View Source MDEx (MDEx v0.3.0)
A CommonMark-compliant fast and extensible Markdown parser and formatter for Elixir.
Features
Compliant with CommonMark and GitHub Flavored Markdown specifications with extra extensions as Wiki Links, Discord Markdown tags, and emoji. Also supports syntax highlighting out-of-the-box using the Autumn library.
Under the hood it's calling the comrak APIs to process Markdown, a fast Rust crate that ports the cmark fork maintained by GitHub, a widely and well adopted Markdown implementation.
The AST structure is based on Floki so a similar API to manipulate HTML can be used to manipulate Markdown documents. Check out some examples at mdex/examples/
And some samples are available at https://mdex-c31.pages.dev
Installation
Add :mdex
dependency:
def deps do
[
{:mdex, "~> 0.2"}
]
end
Usage
Mix.install([{:mdex, "~> 0.2"}])
iex> MDEx.to_html!("# Hello")
"<h1>Hello</h1>"

> _TO DO_:
Extract the MDEx documentation above in full, reproducing every line word for word.

> _GIVEN RECORDS_:
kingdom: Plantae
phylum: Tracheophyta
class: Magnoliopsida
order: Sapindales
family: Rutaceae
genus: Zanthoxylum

> _WRITTEN ANSWER_:
View Source MDEx (MDEx v0.3.0)
A CommonMark-compliant fast and extensible Markdown parser and formatter for Elixir.
Features
Compliant with CommonMark and GitHub Flavored Markdown specifications with extra extensions as Wiki Links, Discord Markdown tags, and emoji. Also supports syntax highlighting out-of-the-box using the Autumn library.
Under the hood it's calling the comrak APIs to process Markdown, a fast Rust crate that ports the cmark fork maintained by GitHub, a widely and well adopted Markdown implementation.
The AST structure is based on Floki so a similar API to manipulate HTML can be used to manipulate Markdown documents. Check out some examples at mdex/examples/
And some samples are available at https://mdex-c31.pages.dev
Installation
Add :mdex
dependency:
def deps do
[
{:mdex, "~> 0.2"}
]
end
Usage
Mix.install([{:mdex, "~> 0.2"}])
iex> MDEx.to_html!("# Hello")
"<h1>Hello</h1>"